=== PROBLEM TO SOLVE ===
What is needed is an exact copy of every entry.

--- DATASET EXCERPTS Enclosed Below ---

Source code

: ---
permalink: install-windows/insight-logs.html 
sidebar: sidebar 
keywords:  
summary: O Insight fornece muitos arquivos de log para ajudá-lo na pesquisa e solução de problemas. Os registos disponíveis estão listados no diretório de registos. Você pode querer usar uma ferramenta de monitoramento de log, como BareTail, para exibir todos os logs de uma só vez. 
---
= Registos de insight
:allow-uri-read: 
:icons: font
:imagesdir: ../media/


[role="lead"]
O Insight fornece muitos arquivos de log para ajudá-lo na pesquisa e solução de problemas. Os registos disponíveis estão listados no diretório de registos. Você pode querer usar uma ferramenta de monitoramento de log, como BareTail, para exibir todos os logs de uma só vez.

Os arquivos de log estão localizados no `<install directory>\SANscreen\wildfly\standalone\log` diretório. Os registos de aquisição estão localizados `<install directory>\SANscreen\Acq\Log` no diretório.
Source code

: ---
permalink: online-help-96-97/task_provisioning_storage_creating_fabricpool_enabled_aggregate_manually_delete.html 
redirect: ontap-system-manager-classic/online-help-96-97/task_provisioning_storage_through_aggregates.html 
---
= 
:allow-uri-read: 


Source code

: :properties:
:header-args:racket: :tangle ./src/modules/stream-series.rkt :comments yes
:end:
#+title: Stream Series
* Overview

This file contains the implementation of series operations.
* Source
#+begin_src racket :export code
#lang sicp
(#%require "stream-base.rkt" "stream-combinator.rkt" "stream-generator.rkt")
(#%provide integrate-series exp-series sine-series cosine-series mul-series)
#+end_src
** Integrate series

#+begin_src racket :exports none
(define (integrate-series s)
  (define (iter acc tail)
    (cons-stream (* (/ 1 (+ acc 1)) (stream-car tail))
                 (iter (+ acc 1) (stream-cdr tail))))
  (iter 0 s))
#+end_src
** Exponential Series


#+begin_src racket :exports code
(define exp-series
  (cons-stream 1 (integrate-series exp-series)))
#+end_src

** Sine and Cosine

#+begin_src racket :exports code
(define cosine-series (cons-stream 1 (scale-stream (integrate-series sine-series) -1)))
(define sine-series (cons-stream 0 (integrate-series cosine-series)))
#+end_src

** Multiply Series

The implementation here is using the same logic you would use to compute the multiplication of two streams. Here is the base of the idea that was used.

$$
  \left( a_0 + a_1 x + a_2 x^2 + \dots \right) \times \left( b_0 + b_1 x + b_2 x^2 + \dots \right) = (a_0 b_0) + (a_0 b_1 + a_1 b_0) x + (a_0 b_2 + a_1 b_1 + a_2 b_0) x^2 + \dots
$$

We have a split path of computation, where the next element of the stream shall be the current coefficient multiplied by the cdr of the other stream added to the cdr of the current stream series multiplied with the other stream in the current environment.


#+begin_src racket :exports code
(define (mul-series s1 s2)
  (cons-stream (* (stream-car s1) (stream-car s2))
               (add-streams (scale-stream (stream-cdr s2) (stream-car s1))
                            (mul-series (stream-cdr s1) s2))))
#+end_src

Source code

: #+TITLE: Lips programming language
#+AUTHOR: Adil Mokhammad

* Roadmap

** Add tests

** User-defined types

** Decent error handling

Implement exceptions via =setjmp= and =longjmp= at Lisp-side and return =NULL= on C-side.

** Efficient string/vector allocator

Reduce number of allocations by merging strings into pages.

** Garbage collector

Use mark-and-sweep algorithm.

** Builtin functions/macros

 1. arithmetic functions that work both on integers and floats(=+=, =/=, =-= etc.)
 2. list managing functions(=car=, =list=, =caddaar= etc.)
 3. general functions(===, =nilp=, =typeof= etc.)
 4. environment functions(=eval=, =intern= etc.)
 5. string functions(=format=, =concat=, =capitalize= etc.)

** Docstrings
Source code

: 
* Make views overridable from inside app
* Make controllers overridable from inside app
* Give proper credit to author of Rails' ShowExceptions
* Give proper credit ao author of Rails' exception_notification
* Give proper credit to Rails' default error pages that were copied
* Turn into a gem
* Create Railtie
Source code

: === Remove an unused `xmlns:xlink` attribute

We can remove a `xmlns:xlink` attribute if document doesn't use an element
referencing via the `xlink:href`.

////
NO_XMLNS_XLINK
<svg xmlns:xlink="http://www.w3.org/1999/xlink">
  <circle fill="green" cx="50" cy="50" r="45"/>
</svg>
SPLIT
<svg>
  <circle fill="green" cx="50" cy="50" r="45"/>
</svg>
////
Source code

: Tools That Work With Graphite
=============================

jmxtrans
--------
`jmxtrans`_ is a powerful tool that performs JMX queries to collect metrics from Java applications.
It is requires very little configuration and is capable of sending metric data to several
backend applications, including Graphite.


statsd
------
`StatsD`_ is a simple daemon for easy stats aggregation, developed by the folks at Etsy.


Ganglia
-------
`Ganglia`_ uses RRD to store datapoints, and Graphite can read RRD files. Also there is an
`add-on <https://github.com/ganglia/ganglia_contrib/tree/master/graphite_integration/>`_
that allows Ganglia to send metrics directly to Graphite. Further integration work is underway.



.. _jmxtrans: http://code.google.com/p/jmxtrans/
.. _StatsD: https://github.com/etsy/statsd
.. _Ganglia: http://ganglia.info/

--- End of Enclosed DATASET EXCERPTS ---

=== TASK OUTPUT ===
Source code

: ---
permalink: install-windows/insight-logs.html 
sidebar: sidebar 
keywords:  
summary: O Insight fornece muitos arquivos de log para ajudá-lo na pesquisa e solução de problemas. Os registos disponíveis estão listados no diretório de registos. Você pode querer usar uma ferramenta de monitoramento de log, como BareTail, para exibir todos os logs de uma só vez. 
---
= Registos de insight
:allow-uri-read: 
:icons: font
:imagesdir: ../media/


[role="lead"]
O Insight fornece muitos arquivos de log para ajudá-lo na pesquisa e solução de problemas. Os registos disponíveis estão listados no diretório de registos. Você pode querer usar uma ferramenta de monitoramento de log, como BareTail, para exibir todos os logs de uma só vez.

Os arquivos de log estão localizados no `<install directory>\SANscreen\wildfly\standalone\log` diretório. Os registos de aquisição estão localizados `<install directory>\SANscreen\Acq\Log` no diretório.
Source code

: ---
permalink: online-help-96-97/task_provisioning_storage_creating_fabricpool_enabled_aggregate_manually_delete.html 
redirect: ontap-system-manager-classic/online-help-96-97/task_provisioning_storage_through_aggregates.html 
---
= 
:allow-uri-read: 


Source code

: :properties:
:header-args:racket: :tangle ./src/modules/stream-series.rkt :comments yes
:end:
#+title: Stream Series
* Overview

This file contains the implementation of series operations.
* Source
#+begin_src racket :export code
#lang sicp
(#%require "stream-base.rkt" "stream-combinator.rkt" "stream-generator.rkt")
(#%provide integrate-series exp-series sine-series cosine-series mul-series)
#+end_src
** Integrate series

#+begin_src racket :exports none
(define (integrate-series s)
  (define (iter acc tail)
    (cons-stream (* (/ 1 (+ acc 1)) (stream-car tail))
                 (iter (+ acc 1) (stream-cdr tail))))
  (iter 0 s))
#+end_src
** Exponential Series


#+begin_src racket :exports code
(define exp-series
  (cons-stream 1 (integrate-series exp-series)))
#+end_src

** Sine and Cosine

#+begin_src racket :exports code
(define cosine-series (cons-stream 1 (scale-stream (integrate-series sine-series) -1)))
(define sine-series (cons-stream 0 (integrate-series cosine-series)))
#+end_src

** Multiply Series

The implementation here is using the same logic you would use to compute the multiplication of two streams. Here is the base of the idea that was used.

$$
  \left( a_0 + a_1 x + a_2 x^2 + \dots \right) \times \left( b_0 + b_1 x + b_2 x^2 + \dots \right) = (a_0 b_0) + (a_0 b_1 + a_1 b_0) x + (a_0 b_2 + a_1 b_1 + a_2 b_0) x^2 + \dots
$$

We have a split path of computation, where the next element of the stream shall be the current coefficient multiplied by the cdr of the other stream added to the cdr of the current stream series multiplied with the other stream in the current environment.


#+begin_src racket :exports code
(define (mul-series s1 s2)
  (cons-stream (* (stream-car s1) (stream-car s2))
               (add-streams (scale-stream (stream-cdr s2) (stream-car s1))
                            (mul-series (stream-cdr s1) s2))))
#+end_src

Source code

: #+TITLE: Lips programming language
#+AUTHOR: Adil Mokhammad

* Roadmap

** Add tests

** User-defined types

** Decent error handling

Implement exceptions via =setjmp= and =longjmp= at Lisp-side and return =NULL= on C-side.

** Efficient string/vector allocator

Reduce number of allocations by merging strings into pages.

** Garbage collector

Use mark-and-sweep algorithm.

** Builtin functions/macros

 1. arithmetic functions that work both on integers and floats(=+=, =/=, =-= etc.)
 2. list managing functions(=car=, =list=, =caddaar= etc.)
 3. general functions(===, =nilp=, =typeof= etc.)
 4. environment functions(=eval=, =intern= etc.)
 5. string functions(=format=, =concat=, =capitalize= etc.)

** Docstrings
Source code

: 
* Make views overridable from inside app
* Make controllers overridable from inside app
* Give proper credit to author of Rails' ShowExceptions
* Give proper credit ao author of Rails' exception_notification
* Give proper credit to Rails' default error pages that were copied
* Turn into a gem
* Create Railtie
Source code

: === Remove an unused `xmlns:xlink` attribute

We can remove a `xmlns:xlink` attribute if document doesn't use an element
referencing via the `xlink:href`.

////
NO_XMLNS_XLINK
<svg xmlns:xlink="http://www.w3.org/1999/xlink">
  <circle fill="green" cx="50" cy="50" r="45"/>
</svg>
SPLIT
<svg>
  <circle fill="green" cx="50" cy="50" r="45"/>
</svg>
////
Source code

: Tools That Work With Graphite
=============================

jmxtrans
--------
`jmxtrans`_ is a powerful tool that performs JMX queries to collect metrics from Java applications.
It is requires very little configuration and is capable of sending metric data to several
backend applications, including Graphite.


statsd
------
`StatsD`_ is a simple daemon for easy stats aggregation, developed by the folks at Etsy.


Ganglia
-------
`Ganglia`_ uses RRD to store datapoints, and Graphite can read RRD files. Also there is an
`add-on <https://github.com/ganglia/ganglia_contrib/tree/master/graphite_integration/>`_
that allows Ganglia to send metrics directly to Graphite. Further integration work is underway.



.. _jmxtrans: http://code.google.com/p/jmxtrans/
.. _StatsD: https://github.com/etsy/statsd
.. _Ganglia: http://ganglia.info/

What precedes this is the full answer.